I have always loathed the notion of the bucket list – I’ve written this before. All these things you’re supposed to do before you die, to feel like you’ve truly lived. It’s my guess the only people who say “live like there’s no tomorrow” are too shallow to know what that means. It’s trite. It’s justification for being wild and self-centered. By linking these impulses to our mortality they are supposedly elevated to what some think of as “really living,” but in reality linking them to death just creates a kind of consumer urgency. It co-ops the fear of “there isn’t enough time” and translates it in our minds as “let’s go shopping!” (re: skydiving, traveling, drinking, gambling, etc.). It confuses panic with joie de vivre. It’s a lie.
Jay and I have spent nearly 4 years balancing the hopeful with the pragmatic. This phase we’re in now is different only in that the finish line is closer than it’s ever been before (though not in sight). We have an amazing group of friends who are helping us with simple things like meals, keeping Food Rescue afloat, gardening and animal care. We have people who can think for us (even parent for us!) when our minds are too addled by anxiety, or congested with existential meditations. We have folks who aren’t afraid to walk with us as we move forward towards the finish line. Instead they visit, share meals, talk about their lives – continue the friendship. They are nervous but willing to learn about their own mortality simply by staying beside us. These are people with perspective and who know joie de vivre when they see it. I’d be surprised if there was a single bucket list between them.

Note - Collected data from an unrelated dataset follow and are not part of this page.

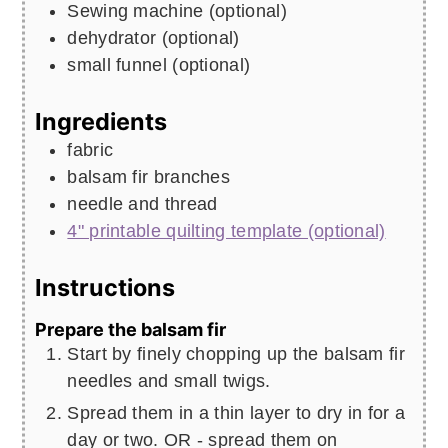
Sewing machine (optional)
dehydrator (optional)
small funnel (optional)
Ingredients
fabric
balsam fir branches
needle and thread
4" printable quilting template (optional)
Instructions
Prepare the balsam fir
Start by finely chopping up the balsam fir
needles and small twigs.
Spread them in a thin layer to dry in for a
day or two. OR - spread them on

If it were my time I would not grieve that I had never been skydiving or seen the northern lights. I would sleep-in with my head on Jay’s shoulder, have coffee in bed and work on crossword puzzles with him. I’d wrap my arms around Stella, kiss the top of her head and inhale her scent. I’d sit in the garden with my face towards the sun and listen. I’d savor the love in my life and gather my courage to greet death, hopefully without an ounce of urgency or regret. I do these things every day.
This is what I’ve learned with Jay, through the love of life we share: You don’t need a list for what you already have.